問題文: 同時死亡の推定についての文章のうち、「民法32条の2は、数人が死亡」から「ぞれの家族構成で決まります。」まで(両端を含む)を、「立証」を「証明」に改めて書き直しなさい。

読む抜粋:
条文の考え方:先後不明なら「同時死亡」と推定

民法32条の2は、数人が死亡した場合において、そのうちの一人が他の者の死亡後もなお生存していたことが明らかでないときは、これらの者は同時に死亡したものと推定すると定めています。あくまで「推定」なので、どちらが先に亡くなったかを証拠で立証できれば、この推定は覆ります。立証がない限りは同時死亡として相続関係を考えます。

同時死亡と推定される者どうしでは相続は生じない

相続は「被相続人が亡くなった時に相続人が生存している」ことが前提です。同時に死亡したと扱われる二人は、互いに相手の死亡の瞬間に生存していなかったことになるため、相互に相続人になりません。たとえば夫婦が同時死亡と推定される場合、夫は妻を相続せず、妻も夫を相続しません。それぞれの財産は、その人の子・親など他の相続人へ別々に相続されます。

ポイント
同時死亡の推定は「二人の間で相続を起こさない」だけで、相続そのものを止めるわけではありません。夫の財産は夫の相続人へ、妻の財産は妻の相続人へと、2つの相続が独立して開かれます。誰が相続人になるかは、それぞれの家族構成で決まります。

抽出一覧:
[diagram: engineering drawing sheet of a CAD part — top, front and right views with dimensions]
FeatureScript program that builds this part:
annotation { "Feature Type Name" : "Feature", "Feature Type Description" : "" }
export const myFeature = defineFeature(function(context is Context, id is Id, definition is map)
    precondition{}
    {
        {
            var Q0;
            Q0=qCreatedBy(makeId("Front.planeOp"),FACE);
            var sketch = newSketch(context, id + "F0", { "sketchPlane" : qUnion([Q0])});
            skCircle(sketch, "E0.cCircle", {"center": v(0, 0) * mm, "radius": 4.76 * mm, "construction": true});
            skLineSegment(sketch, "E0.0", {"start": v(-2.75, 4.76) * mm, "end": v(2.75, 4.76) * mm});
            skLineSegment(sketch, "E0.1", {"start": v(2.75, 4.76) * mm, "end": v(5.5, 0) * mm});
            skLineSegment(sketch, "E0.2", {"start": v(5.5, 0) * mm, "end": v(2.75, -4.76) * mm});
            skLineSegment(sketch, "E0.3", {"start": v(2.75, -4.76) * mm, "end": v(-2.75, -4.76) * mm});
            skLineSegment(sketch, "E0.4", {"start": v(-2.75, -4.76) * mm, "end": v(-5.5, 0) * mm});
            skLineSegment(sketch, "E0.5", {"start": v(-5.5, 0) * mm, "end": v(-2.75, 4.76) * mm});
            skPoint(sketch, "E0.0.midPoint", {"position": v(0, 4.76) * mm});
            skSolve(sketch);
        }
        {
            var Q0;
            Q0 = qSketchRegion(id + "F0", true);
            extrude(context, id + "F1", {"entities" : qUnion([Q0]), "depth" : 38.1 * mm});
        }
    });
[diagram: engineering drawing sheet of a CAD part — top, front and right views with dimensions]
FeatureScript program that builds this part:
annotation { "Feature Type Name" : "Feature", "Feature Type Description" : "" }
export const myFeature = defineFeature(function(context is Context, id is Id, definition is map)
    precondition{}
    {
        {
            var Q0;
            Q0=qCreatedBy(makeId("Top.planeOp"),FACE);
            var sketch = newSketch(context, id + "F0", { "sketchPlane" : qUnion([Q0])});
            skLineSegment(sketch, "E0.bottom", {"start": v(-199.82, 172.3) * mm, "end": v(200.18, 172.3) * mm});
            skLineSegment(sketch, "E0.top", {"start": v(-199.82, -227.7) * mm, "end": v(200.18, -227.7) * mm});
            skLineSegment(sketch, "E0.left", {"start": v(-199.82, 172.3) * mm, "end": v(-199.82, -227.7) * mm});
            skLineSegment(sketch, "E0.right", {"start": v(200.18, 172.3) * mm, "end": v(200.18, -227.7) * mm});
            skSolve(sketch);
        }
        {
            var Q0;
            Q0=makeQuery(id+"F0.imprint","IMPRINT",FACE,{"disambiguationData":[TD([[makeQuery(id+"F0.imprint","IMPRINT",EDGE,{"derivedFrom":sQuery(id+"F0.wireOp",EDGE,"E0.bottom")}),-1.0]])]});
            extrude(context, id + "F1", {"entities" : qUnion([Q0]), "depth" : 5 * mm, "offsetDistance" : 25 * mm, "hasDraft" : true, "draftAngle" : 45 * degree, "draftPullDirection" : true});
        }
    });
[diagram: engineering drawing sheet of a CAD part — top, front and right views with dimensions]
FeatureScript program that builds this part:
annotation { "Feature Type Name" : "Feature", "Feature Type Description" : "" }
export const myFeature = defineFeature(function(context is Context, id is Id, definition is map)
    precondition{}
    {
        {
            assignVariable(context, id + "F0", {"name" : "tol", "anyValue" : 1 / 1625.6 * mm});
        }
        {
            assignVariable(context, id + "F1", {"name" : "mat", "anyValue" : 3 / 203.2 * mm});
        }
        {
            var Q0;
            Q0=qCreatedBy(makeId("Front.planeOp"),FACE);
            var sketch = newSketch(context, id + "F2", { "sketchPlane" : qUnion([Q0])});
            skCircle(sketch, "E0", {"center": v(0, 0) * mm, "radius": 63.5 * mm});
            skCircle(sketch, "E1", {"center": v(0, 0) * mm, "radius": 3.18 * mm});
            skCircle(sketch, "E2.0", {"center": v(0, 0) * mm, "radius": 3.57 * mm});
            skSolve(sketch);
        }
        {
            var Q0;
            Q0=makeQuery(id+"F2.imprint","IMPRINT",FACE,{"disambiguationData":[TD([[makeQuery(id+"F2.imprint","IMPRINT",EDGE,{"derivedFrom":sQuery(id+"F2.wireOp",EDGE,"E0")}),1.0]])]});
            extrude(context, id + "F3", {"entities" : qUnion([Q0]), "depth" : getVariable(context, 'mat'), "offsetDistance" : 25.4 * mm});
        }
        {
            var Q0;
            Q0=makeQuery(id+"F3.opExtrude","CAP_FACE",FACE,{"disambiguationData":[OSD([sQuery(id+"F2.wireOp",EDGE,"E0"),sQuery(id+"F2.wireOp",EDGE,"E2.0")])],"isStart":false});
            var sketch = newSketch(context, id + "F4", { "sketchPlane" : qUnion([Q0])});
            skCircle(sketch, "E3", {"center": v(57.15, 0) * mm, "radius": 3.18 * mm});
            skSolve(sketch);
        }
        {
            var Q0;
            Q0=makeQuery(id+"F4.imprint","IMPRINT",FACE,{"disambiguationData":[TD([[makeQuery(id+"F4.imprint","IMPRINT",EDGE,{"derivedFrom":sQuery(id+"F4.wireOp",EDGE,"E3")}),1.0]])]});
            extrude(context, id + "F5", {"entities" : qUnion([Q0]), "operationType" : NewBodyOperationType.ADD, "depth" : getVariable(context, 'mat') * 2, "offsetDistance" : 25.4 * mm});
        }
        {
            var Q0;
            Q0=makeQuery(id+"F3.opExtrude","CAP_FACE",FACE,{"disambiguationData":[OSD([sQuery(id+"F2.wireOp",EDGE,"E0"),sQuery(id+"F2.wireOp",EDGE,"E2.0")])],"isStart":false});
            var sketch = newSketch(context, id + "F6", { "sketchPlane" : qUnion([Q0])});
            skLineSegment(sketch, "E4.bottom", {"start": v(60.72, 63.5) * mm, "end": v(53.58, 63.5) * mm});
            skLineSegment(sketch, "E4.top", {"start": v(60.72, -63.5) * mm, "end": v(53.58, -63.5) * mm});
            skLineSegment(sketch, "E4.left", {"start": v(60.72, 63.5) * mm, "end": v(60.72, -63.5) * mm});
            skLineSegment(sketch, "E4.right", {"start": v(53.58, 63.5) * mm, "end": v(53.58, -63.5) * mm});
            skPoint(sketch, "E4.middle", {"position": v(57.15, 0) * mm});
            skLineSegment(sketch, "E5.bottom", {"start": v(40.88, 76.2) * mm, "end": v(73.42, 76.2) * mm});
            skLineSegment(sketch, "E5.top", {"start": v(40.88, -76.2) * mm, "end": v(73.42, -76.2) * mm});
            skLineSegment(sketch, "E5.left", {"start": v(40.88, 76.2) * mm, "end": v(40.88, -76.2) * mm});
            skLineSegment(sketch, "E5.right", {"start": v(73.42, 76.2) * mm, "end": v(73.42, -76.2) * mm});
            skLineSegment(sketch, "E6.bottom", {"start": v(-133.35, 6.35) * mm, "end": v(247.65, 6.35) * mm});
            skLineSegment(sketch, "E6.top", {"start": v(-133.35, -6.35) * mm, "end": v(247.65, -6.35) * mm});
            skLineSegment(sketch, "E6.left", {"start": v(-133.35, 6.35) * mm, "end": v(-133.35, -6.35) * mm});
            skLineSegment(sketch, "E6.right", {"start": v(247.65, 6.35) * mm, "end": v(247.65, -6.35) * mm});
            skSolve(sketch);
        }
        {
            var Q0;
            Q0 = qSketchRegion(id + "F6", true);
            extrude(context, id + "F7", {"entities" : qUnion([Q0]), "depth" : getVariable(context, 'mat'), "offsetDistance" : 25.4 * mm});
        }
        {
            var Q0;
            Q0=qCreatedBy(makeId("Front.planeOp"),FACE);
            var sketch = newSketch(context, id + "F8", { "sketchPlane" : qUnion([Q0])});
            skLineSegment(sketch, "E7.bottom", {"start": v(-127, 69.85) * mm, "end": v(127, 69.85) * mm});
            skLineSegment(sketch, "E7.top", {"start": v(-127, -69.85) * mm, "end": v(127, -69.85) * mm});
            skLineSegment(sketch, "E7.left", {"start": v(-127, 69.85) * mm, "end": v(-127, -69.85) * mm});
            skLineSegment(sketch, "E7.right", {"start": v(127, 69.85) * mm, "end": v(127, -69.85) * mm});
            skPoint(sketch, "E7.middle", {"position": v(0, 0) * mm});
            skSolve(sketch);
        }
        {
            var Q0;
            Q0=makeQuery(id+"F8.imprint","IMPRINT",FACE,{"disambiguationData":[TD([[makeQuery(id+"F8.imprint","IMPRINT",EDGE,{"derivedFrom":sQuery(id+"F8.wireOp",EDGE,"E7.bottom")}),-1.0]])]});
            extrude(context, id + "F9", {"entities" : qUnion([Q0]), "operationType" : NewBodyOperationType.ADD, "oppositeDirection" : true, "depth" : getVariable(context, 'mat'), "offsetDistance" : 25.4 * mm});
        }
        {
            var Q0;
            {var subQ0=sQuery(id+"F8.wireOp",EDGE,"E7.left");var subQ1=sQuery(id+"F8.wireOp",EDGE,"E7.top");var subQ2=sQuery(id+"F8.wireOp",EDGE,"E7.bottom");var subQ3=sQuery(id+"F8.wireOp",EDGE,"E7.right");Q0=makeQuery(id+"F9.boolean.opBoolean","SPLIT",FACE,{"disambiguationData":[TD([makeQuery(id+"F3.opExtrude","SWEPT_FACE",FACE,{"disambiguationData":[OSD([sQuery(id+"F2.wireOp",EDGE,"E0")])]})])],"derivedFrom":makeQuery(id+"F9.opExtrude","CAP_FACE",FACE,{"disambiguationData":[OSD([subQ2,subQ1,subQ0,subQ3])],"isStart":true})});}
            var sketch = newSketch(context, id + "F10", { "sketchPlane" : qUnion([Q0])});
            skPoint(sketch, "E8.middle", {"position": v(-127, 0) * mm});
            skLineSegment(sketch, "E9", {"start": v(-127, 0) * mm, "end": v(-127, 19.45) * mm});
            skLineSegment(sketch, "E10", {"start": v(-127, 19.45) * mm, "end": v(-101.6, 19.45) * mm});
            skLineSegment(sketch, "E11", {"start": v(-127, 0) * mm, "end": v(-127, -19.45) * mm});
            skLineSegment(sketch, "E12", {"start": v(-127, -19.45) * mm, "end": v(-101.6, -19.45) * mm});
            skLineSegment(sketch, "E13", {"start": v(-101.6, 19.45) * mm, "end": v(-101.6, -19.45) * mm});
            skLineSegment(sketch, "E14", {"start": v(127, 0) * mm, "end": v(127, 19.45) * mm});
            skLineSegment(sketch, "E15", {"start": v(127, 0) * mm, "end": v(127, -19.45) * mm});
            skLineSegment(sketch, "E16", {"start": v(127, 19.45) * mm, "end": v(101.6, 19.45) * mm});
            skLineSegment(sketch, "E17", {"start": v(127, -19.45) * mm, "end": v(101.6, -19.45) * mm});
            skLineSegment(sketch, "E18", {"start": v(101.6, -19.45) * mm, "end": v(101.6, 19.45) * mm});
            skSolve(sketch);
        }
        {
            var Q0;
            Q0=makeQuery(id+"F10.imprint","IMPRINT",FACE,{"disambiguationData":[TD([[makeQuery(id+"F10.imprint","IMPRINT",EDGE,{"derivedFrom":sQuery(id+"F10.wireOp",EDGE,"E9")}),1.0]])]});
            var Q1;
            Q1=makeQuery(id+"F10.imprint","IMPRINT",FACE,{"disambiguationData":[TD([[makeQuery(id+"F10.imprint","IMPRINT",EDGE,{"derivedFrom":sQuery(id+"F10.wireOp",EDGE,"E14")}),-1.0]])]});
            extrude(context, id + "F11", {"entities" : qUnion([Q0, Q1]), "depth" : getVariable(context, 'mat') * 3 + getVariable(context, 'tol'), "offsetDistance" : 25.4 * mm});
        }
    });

解答:
民法32条の2は、数人が死亡した場合において、そのうちの一人が他の者の死亡後もなお生存していたことが明らかでないときは、これらの者は同時に死亡したものと推定すると定めています。あくまで「推定」なので、どちらが先に亡くなったかを証拠で証明できれば、この推定は覆ります。証明がない限りは同時死亡として相続関係を考えます。

同時死亡と推定される者どうしでは相続は生じない

相続は「被相続人が亡くなった時に相続人が生存している」ことが前提です。同時に死亡したと扱われる二人は、互いに相手の死亡の瞬間に生存していなかったことになるため、相互に相続人になりません。たとえば夫婦が同時死亡と推定される場合、夫は妻を相続せず、妻も夫を相続しません。それぞれの財産は、その人の子・親など他の相続人へ別々に相続されます。

ポイント
同時死亡の推定は「二人の間で相続を起こさない」だけで、相続そのものを止めるわけではありません。夫の財産は夫の相続人へ、妻の財産は妻の相続人へと、2つの相続が独立して開かれます。誰が相続人になるかは、それぞれの家族構成で決まります。